Which lines in the data below contain the word "mich"? Copy each of them.

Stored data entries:
+===+
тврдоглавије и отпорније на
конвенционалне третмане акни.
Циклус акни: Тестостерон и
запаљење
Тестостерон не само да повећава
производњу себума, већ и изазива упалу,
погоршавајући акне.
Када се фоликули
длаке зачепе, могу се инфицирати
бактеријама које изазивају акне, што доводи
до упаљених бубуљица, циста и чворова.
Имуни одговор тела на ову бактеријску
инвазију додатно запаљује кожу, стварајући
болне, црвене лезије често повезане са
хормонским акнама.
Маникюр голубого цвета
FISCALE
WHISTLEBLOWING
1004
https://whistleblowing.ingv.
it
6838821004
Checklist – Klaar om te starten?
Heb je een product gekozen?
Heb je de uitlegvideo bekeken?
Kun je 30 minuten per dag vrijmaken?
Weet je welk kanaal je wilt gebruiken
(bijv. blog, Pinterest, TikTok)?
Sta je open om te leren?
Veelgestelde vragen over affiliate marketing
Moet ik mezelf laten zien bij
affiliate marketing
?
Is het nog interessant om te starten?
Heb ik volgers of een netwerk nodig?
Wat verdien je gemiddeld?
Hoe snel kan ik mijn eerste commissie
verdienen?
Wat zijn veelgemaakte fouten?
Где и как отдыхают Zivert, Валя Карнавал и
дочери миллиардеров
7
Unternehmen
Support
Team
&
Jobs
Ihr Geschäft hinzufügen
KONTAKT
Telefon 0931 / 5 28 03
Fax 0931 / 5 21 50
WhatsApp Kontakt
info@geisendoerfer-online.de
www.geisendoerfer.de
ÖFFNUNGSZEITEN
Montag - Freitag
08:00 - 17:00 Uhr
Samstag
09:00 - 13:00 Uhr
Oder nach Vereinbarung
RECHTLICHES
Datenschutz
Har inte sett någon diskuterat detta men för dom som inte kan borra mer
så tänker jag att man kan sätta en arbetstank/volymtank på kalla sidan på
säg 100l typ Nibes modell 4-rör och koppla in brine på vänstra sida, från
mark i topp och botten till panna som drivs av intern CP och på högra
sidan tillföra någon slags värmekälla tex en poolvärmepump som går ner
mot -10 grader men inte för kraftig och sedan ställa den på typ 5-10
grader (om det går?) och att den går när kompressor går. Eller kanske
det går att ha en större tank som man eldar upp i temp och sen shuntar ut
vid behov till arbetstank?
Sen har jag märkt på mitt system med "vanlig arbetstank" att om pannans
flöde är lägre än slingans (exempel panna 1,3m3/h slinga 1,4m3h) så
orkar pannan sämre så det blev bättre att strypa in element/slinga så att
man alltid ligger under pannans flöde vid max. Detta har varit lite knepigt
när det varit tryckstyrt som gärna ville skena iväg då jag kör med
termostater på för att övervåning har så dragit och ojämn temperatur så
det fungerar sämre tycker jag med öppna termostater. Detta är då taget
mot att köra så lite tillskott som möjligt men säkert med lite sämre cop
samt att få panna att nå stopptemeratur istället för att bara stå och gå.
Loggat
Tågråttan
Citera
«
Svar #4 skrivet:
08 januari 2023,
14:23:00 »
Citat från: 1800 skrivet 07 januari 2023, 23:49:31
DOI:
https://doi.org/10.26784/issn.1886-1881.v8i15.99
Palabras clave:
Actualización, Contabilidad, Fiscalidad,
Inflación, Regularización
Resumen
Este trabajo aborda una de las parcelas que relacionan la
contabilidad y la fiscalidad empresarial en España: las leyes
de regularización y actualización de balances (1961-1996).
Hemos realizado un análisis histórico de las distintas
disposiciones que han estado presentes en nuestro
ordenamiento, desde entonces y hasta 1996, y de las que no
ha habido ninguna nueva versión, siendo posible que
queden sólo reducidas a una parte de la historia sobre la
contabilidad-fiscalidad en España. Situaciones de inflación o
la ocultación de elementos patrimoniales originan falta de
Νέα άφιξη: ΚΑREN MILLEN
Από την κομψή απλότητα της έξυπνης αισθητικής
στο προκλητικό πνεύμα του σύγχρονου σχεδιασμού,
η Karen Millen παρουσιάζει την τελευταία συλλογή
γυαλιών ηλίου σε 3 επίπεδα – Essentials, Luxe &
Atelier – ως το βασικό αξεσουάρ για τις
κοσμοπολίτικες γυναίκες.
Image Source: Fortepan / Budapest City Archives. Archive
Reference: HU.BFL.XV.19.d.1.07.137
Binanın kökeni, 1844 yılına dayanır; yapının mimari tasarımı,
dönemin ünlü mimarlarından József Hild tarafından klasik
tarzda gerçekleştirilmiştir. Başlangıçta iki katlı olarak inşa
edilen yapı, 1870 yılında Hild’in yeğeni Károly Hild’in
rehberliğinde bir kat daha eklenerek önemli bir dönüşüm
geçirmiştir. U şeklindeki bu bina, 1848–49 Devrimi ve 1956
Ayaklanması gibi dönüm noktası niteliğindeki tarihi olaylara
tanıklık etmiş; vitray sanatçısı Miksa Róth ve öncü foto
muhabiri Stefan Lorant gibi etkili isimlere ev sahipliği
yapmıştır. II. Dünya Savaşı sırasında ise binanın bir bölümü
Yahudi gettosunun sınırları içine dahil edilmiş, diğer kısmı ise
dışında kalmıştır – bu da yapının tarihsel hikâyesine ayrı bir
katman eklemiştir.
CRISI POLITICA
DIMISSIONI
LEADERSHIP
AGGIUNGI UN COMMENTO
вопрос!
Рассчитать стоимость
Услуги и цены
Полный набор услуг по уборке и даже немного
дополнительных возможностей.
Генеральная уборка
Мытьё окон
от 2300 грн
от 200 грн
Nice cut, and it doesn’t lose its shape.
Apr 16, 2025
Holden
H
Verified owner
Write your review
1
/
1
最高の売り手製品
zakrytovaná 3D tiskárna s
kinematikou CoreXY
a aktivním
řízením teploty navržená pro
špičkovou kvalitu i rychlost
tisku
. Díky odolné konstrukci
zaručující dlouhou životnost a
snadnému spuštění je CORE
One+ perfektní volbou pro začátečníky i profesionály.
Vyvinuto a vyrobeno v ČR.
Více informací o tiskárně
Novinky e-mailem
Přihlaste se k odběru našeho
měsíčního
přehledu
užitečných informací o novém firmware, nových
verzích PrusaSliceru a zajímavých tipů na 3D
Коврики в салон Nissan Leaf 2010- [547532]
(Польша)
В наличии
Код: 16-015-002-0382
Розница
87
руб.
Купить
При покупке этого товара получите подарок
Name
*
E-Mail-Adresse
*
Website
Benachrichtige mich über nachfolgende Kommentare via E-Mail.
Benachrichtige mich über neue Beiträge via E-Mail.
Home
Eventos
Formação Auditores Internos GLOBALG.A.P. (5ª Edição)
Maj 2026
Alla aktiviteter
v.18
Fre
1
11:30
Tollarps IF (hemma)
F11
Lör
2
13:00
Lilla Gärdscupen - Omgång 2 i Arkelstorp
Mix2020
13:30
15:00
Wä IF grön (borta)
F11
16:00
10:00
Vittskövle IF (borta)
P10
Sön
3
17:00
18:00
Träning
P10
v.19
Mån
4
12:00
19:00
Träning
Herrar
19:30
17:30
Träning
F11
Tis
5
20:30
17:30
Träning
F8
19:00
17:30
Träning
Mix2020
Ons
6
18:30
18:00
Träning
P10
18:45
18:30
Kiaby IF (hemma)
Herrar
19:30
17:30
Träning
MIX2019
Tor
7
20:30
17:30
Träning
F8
+===+
Written solution:
Benachrichtige mich über nachfolgende Kommentare via E-Mail.
Benachrichtige mich über neue Beiträge via E-Mail.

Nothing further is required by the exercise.